Di fatto, con un po’ di coraggio, l’Italia avrebbe potuto fare di più per impedire l’ennesima beffa consumata sotto i nostri occhi ma occorrerebbe dare ai militari  regole d’ingaggio più aggressive che certo l’attuale governo, come i precedenti, non avrebbe la capacità politica di autorizzare.

Del resto l’Operazione Mare Sicuro (nome infelice che rischia di venire sbeffeggiato  ancor più di “Mare Nostrum”) ha dimostrato con questo episodio di non essere in grado di esprimere una credibile deterrenza nei confronti delle bande libiche mentre l’assistenza riservata ai 10 mila immigrati clandestini portati in Italia negli ultimi giorni induce ormi tutto a considerare che le navi italiane e le poche europee dell’operazione Triton concretamente non fanno altro che proseguire l’opera di accoglienza umanitaria perpetrata da Mare Nostrum.

Ieri il viceministro degli Esteri, Lapo Pistelli, ha condannato senza appello Triton affermando che "il dispositivo non è sufficiente. In 90 giorni ha salvato 1.700 persone, nello stesso periodo la nostra Guardia Costiera ne ha salvate 17 mila, dieci volte di più". Il problema che sembra sfuggire anche un politico attento e preparato come Pistelli è che nella gara a chi porta più immigrati sulle nostre coste l’unica a perdere è l’Italia perché senza respingimenti il flusso non avrà mai fine e perché non siamo in grado sul piano finanziario e sociale di accogliere queste masse e non si è mai visto uno Stato aiutare così alla luce del sole criminali e terroristi ad arricchirsi pur sapendo chi lucra sui traffici di esseri umani.

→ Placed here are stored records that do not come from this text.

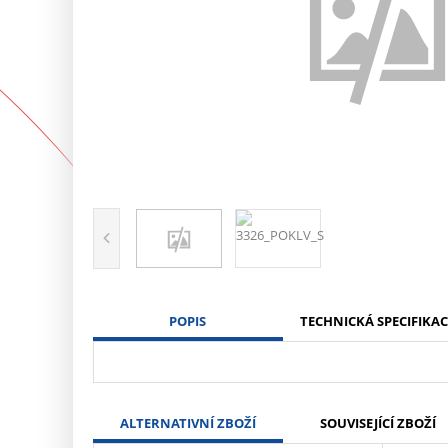
POPIS
TECHNICKÁ SPECIFIKAC
ALTERNATIVNÍ ZBOŽÍ
SOUVISEJÍCÍ ZBOŽÍ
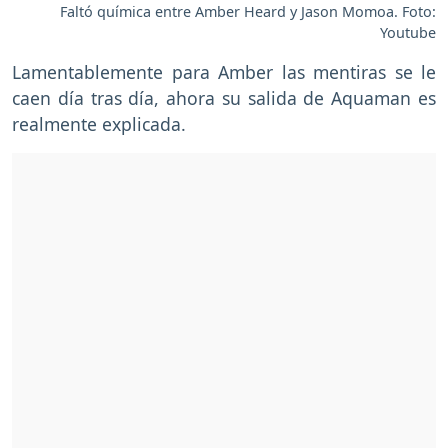
Faltó química entre Amber Heard y Jason Momoa. Foto:
Youtube
Lamentablemente para Amber las mentiras se le
caen día tras día, ahora su salida de Aquaman es
realmente explicada.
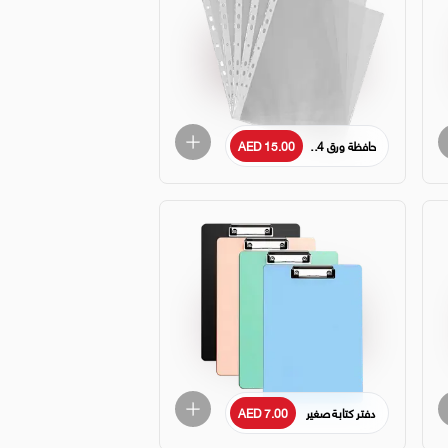
حافظة ورق A4 شفافة - 100 قطعة
AED 15.00
دفتر كتابة صغير
AED 7.00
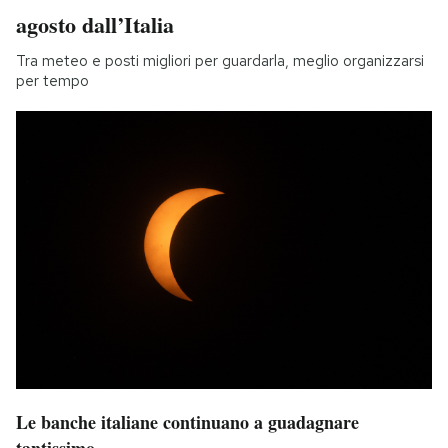
agosto dall’Italia
Tra meteo e posti migliori per guardarla, meglio organizzarsi
per tempo
Le banche italiane continuano a guadagnare
tantissimo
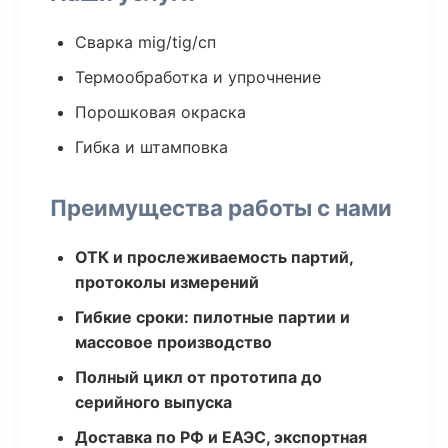
Сварка mig/tig/сп
Термообработка и упрочнение
Порошковая окраска
Гибка и штамповка
Преимущества работы с нами
ОТК и прослеживаемость партий,
протоколы измерений
Гибкие сроки: пилотные партии и
массовое производство
Полный цикл от прототипа до
серийного выпуска
Доставка по РФ и ЕАЭС, экспортная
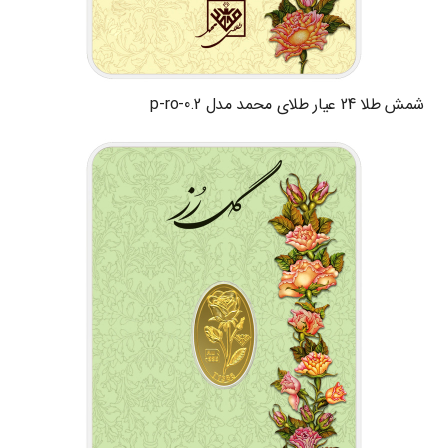
شمش طلا 24 عیار طلای محمد مدل p-ro-0.2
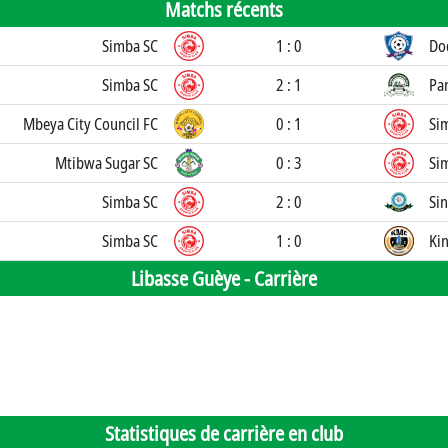
Matchs récents
Simba SC
1 : 0
Do
Simba SC
2 : 1
Pam
Mbeya City Council FC
0 : 1
Si
Mtibwa Sugar SC
0 : 3
Si
Simba SC
2 : 0
Sin
Simba SC
1 : 0
Ki
Libasse Guèye -
Carrière
Statistiques de carrière en club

Del resto i flussi di immigrazione clandestina potrebbero ancora più intensi, se i trafficanti disponessero di un numero adeguato di barconi. Molti report hanno segnalato un boom di furti di imbarcazioni in tutti i porti del Mediterraneo meridionale e orientale, crimini tesi ad alimentare le esigenze dei trafficanti di uomini mentre indiscrezioni riferiscono di una frenetica attività in atto nei piccoli cantieri navali sulla costa tunisina che un tempo realizzavano pescherecci con scafo in legno e ora si limiterebbero a varare il più rapidamente possibile spartani barconi commissionati dalle “cosche” libiche.